Online credential stealing this year alone affected millions of users.
On the dark web files containing password and email from Netflix, Last.FM, LinkedIn, MySpace, dating site Zoosk, adult website YouPorn, as well as popular games like Minecraft and Runescape have been found and several database leaking have been reported from websites such as LinkedIn, vk.com, and Tumblr.
May be it is time for you to learn and understand why unique and different password for your activities are important and can save you, your work and your family ?
I received a threatening email today on an old mailbox used to compartiment SPAM and "unsafe" registration on different website and application.
A simple combination used for hacking, games or porn forum I had to scan to test tools... something like 10 years ago.
Scanning them back I see one that was closed a few month ago and I guess the database was sold or ended in the wrong hands.
This is the email I found in my mailbox this morning:
I know that, xxxxxxx, is your pass word. you may not know me and you're most likely wondering why you're getting this mail, right?
The fact is, I setup a malware on the adult vids (sexually graphic) and you know what, you visited this website to experience fun (you know what I mean). While you were busy watching video clips, your web browser initiated functioning as a Rdp (Remote control desktop) with a key logger which gave me accessibility to your display as well as web cam. Just after that, my software program obtained all of your contacts from messenger, social networks, as well as email.
What exactly did I do?
I have made a double-screen video. 1st part displays the video you were viewing (you have a fine taste lmao), and 2nd part displays the recording of your webcam.
Exactly what should you do?
Well, in my opinion, $1200 is a reasonable price tag for our little secret. You'll make the payment through Bitcoin (if you don't know this, search "how to buy bitcoin" in google).
BTC ADDRESS: xxxxxxx
(It's cASe sensitive, so copy and paste it)

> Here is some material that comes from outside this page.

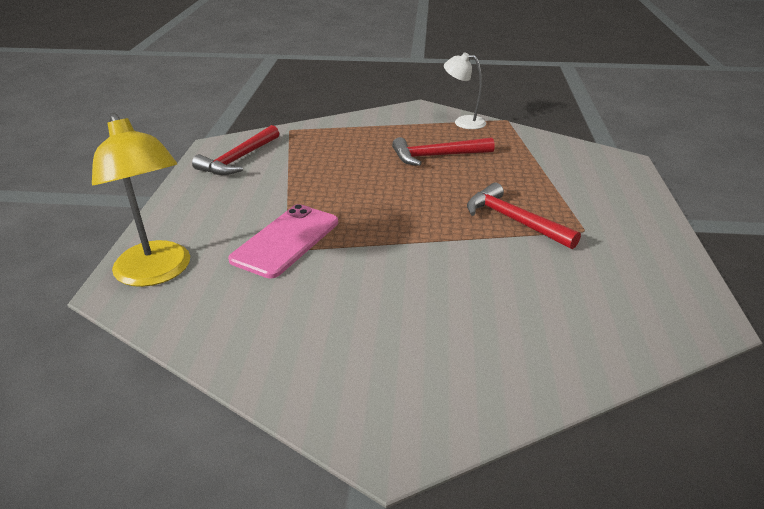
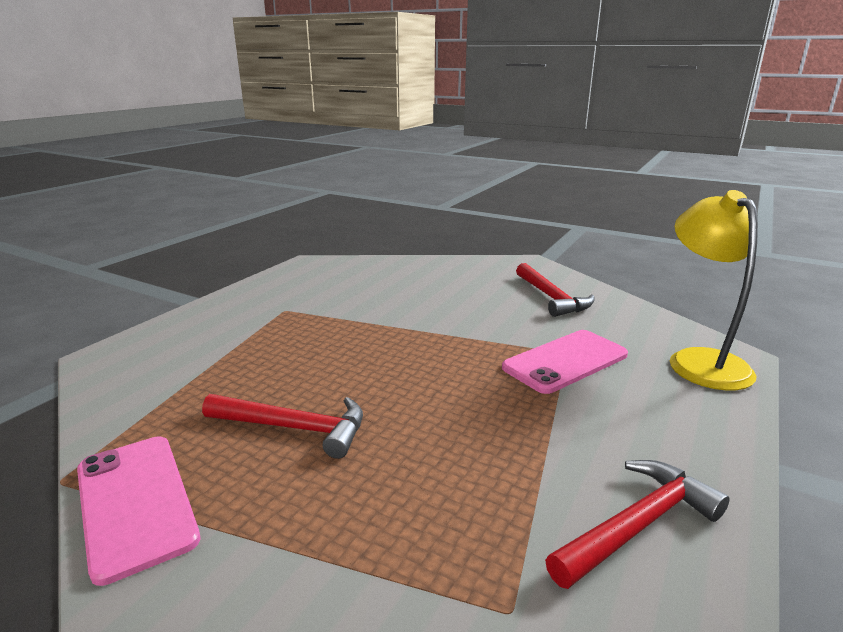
camera: 155 degrees left, 10 degrees down
white lamp [444,52,486,129] -> pink phone [77,437,200,586]
red hammer [467,182,581,249] -> red hammer moved to [516,263,594,317]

You have one day to make the payment. (I've a special pixel in this mail, and right now I know that you've read through this mail). If I do not receive the BitCoin, I will definitely send out your video recording to all of your contacts including relatives, coworkers, and so on. nevertheless, if I receive the payment, I'll destroy the video immediately. If you want to have evidence, reply with "yes!" and I will send your video recording to your 14 friends. It is a non-negotiable offer, thus kindly don't ruin my time & yours by replying to this email.
First should I be scare ?
- An email sent by someone with a fony name using an outlook.com email address.
- He grab a username/password combination I used a few years ago.
I checked the websites where I used it (a little more than half a dozen): 2 closed (one recently) 2 are still very active and most are in stasis.
- "busy watching video clips" on a porn site ?... I don't have extra time for digital porn. Ending my workday involve closing my laptop (else it goes on forever).
- My professional computer doesn’t have RDP (the webcam is obstructed anyway) and my "open" station doesn't have a webcam connected.
- I have tools to alert me for unusual activity (key logger for example), to filter my network and I look something like once a week to the running process list (I didn’t see something suspect).
- If I may have visited a website with sexual graphic (you never know) like a banner or a script over a website. I wouldn't have stay long for the guy to appreciate my taste. (thanks I have good taste anyway )
- All the rest is a kind of spying B movie tone with very little garanties something good happen if I comply.
Now, can a guy get a video of me looking at a computer screen ? Yes
Can he have access to a few of my friends and contact by scanning the net ? Yes
Can he create a fake video (me + porn) and post it somewhere ? Yes
Does he have access to my bank account credential and will I pay ? No
I didn’t post the 2 paragraph above to explain myself and what I’m doing on the web (or not) but to help you to analyse properly such message you may also receive.
Note: This was a private attempt to ransomed me not a business breach and unlike the usual African country lawyer that want to give you money. Each case is different.
What I hope is that it make clear for you that you can’t be sure data send over the internet will never be "found" or misused !
So please listen to specialists and follow the rules;
- Password must be unique and if not per website at least per activity.
- Username/Password combination should be traceable.
- Don’t use stupid or life related password (birthday dates, phones, etc). (this anyway without regard of the case above).
- Don’t believe everything you see without analysing, searching, verifying...
- Protect yourself (don’t let open doors, obstruct your webcam when not in use, use tools to monitor your computer activity, etc).
- If you can, use a dedicate computer for private activity with minimum output device and logger (webcam, Remote Desktop, etc).
More to my colleagues and customers willing to use publish a website;
- Use safe security driven software.
- Check that stored password are encrypted and not sent (recover password) over the net.
- Check that it respect user privacy.
- Don’t give access to your server or your user data to a freelancer without good references and reason.
- Consider security a priority and understand it may have critical consequence
- Discuss this question with a specialist because you can’t know everything and experience is priceless
Enjoy whatever legal thing you want to enjoy using the internet and a computer be use protection.